# Problemi da risolvere
**a)** Traduci in inglese questa frase del testo sull'escavazione nelle cave: "La distruzione del monte per ricavarne grandi quantità di detriti e modeste percentuali di blocchi ha sollevato molte critiche e la richiesta di contingentamento dell'estrazione, sostenuta da più forze politiche e sociali proprio per contemperare la sostenibilità economica con quella ambientale e sociale."
**b)** Prosegui il testo sull'escavazione nelle cave, riprendendo subito dopo la sua ultima frase.

# Testo riportato
● ● ●

1.       Utilizzo delle risorse minerarie: né razionale, né sostenibile

 

1.1    L’escavazione: finora è stata insostenibile
 

Il criterio più immediato ed efficace per valutare la sostenibilità dell’escavazione è la resa in blocchi: non sarebbe infatti certamente sostenibile (né razionale) sbriciolare le nostre montagne per ricavarne enormi quantità di detriti e pochi blocchi. Già nel 2007, infatti, il PRAER (All. 1, Elaborato 2, Parte II, punto 2.1) individuava una resa minima in blocchi di almeno il 25% della produzione complessiva (quindi detriti inferiori al 75%), per il cui rispetto imponeva verifiche su base annuale.

Nonostante le verifiche annuali, tale disposizione è stata sistematicamente violata dal 78% delle cave (si vedano ad es. Cave apuane: un decennio di illegalità, 1/6/16 e Cave, terre, detriti: ma è poi così difficile far rispettare le regole? 28/2/09), con una produzione di detriti superiore al 75% (in alcune superiore al 90%), senza che comune e regione battessero ciglio (Fig. 1).
 

Fig. 1. L’alto bacino di Torano:un esempio lampante di escavazione insostenibile. In caratteri blu sono riportate le percentuali medie di detriti prodotte da ciascuna cava nel periodo 2005-2017: dall’88,6% della cava Tecchione al 96,4% della cava Rutola.

 
La distruzione del monte per ricavarne grandi quantità di detriti e modeste percentuali di blocchi ha sollevato molte critiche e la richiesta di contingentamento dell’estrazione, sostenuta da più forze politiche e sociali proprio per contemperare la sostenibilità economica con quella ambientale e sociale.

● ● ●

# Dati forniti
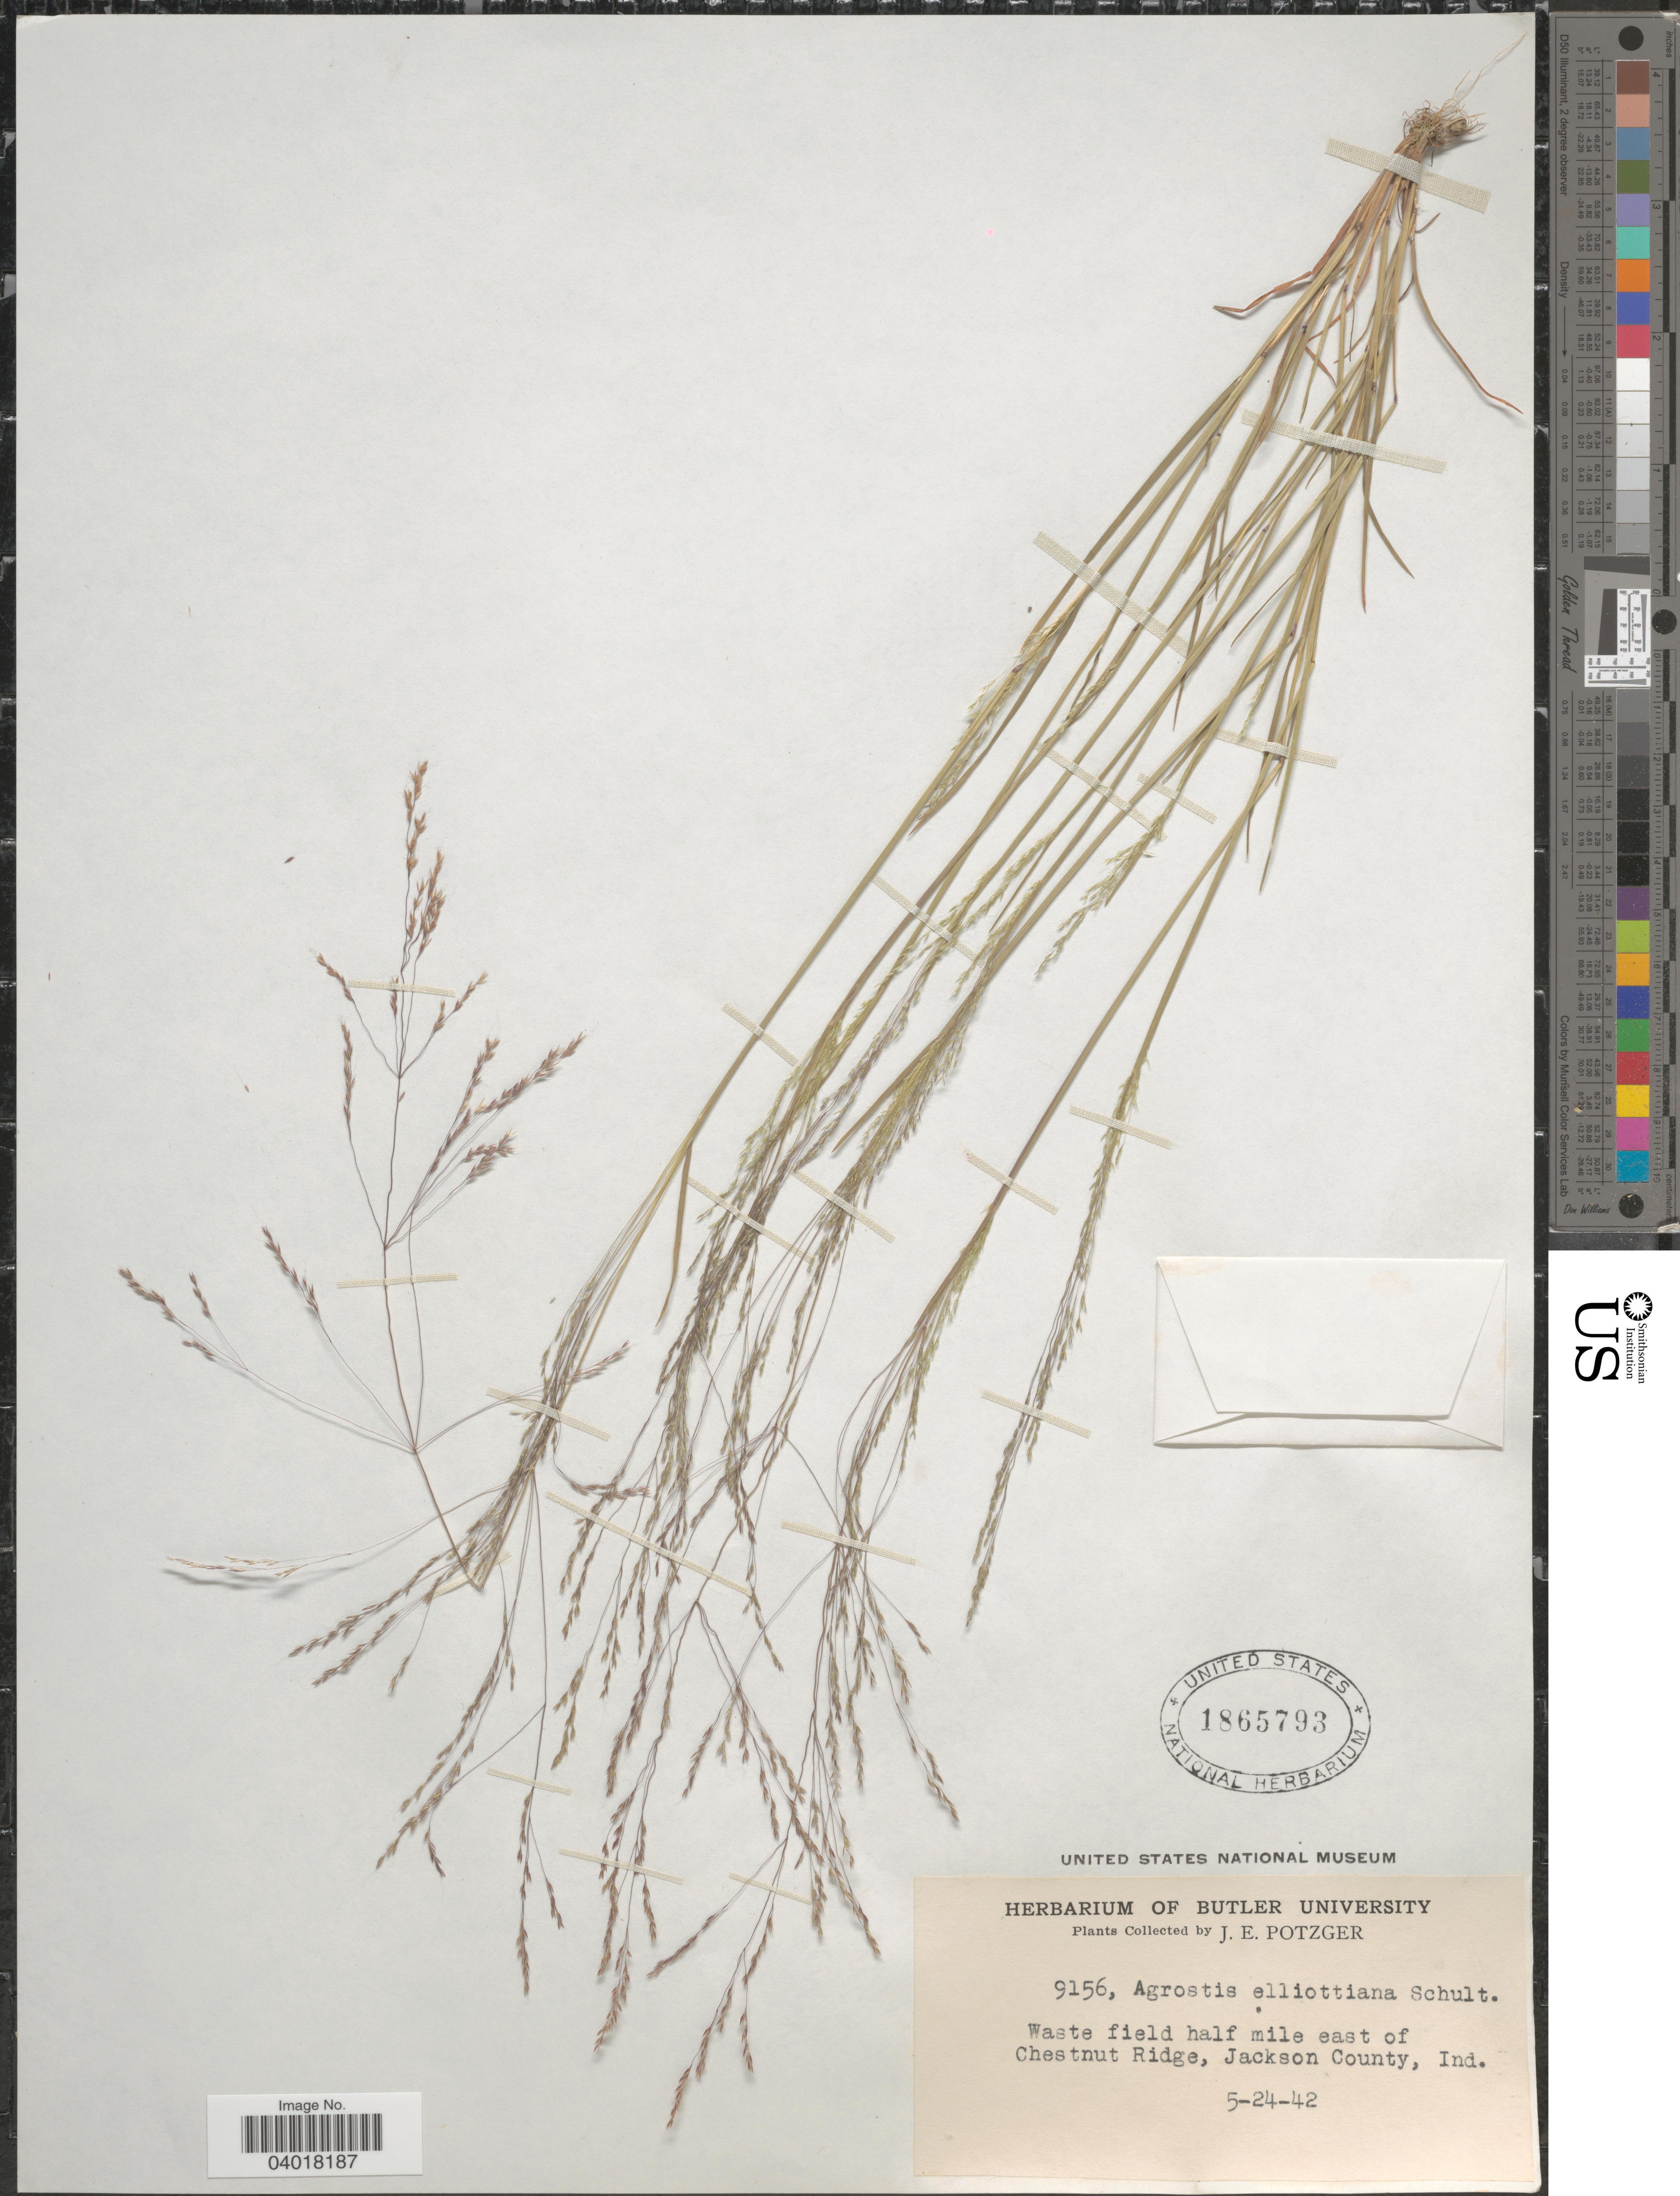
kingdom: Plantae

● ● ●

# Le risposte
**a)** The destruction of the mountain to obtain large quantities of debris and small percentages of blocks has drawn a great deal of criticism and a call to cap extraction, backed by several political and social forces precisely to balance economic sustainability with environmental and social sustainability.

**b)**
 

1.2    Le nuove regole? Peggiori delle precedenti
 

La risposta della politica regionale e comunale è stata più che deludente. Già in partenza, infatti, il PRC non si è posto alcun obiettivo di contingentamento, ma ha confermato per i prossimi 20 anni un andamento della produzione pari a quella media del periodo 2013-2016 (PRC, documento PR14: La costruzione di scenari sulle quantità di estrazione in Toscana), per un fabbisogno totale di 41.561.650 m3 nel comprensorio apuo-versiliese.

A seguito delle pressioni di alcuni comuni e imprenditori, poi, tale criterio è stato abbandonato portando l’obiettivo di produzione “sostenibile” addirittura a 65.196.279 m3 (un aumento del 57%)!

Anche per il requisito della resa minima in blocchi necessaria per il rilascio della concessione, il PRC (art. 13, comma 2) era partito bene (innalzandola al 30%, rispetto al 25% del PRAER) ma, a seguito della richiesta dell’ANCI (capeggiata dal comune di Carrara), ha stabilito che i comuni possono riportarla al 25% (art. 13, comma 3) o, addirittura, al 20% nel caso di progetti specifici tesi a incrementare l’occupazione o la filiera corta (art. 13, comma 4).

Se consideriamo che a questo 80% di detriti vanno aggiunti il 3-5% derivante dai lavori di scoperchiatura (art. 3, comma 7), nonché le quantità derivanti da lavori di messa in sicurezza, qualunque esse siano (art. 3, comma 7), ci avviciniamo a considerare ammissibili quantità di detriti superiori all’85%.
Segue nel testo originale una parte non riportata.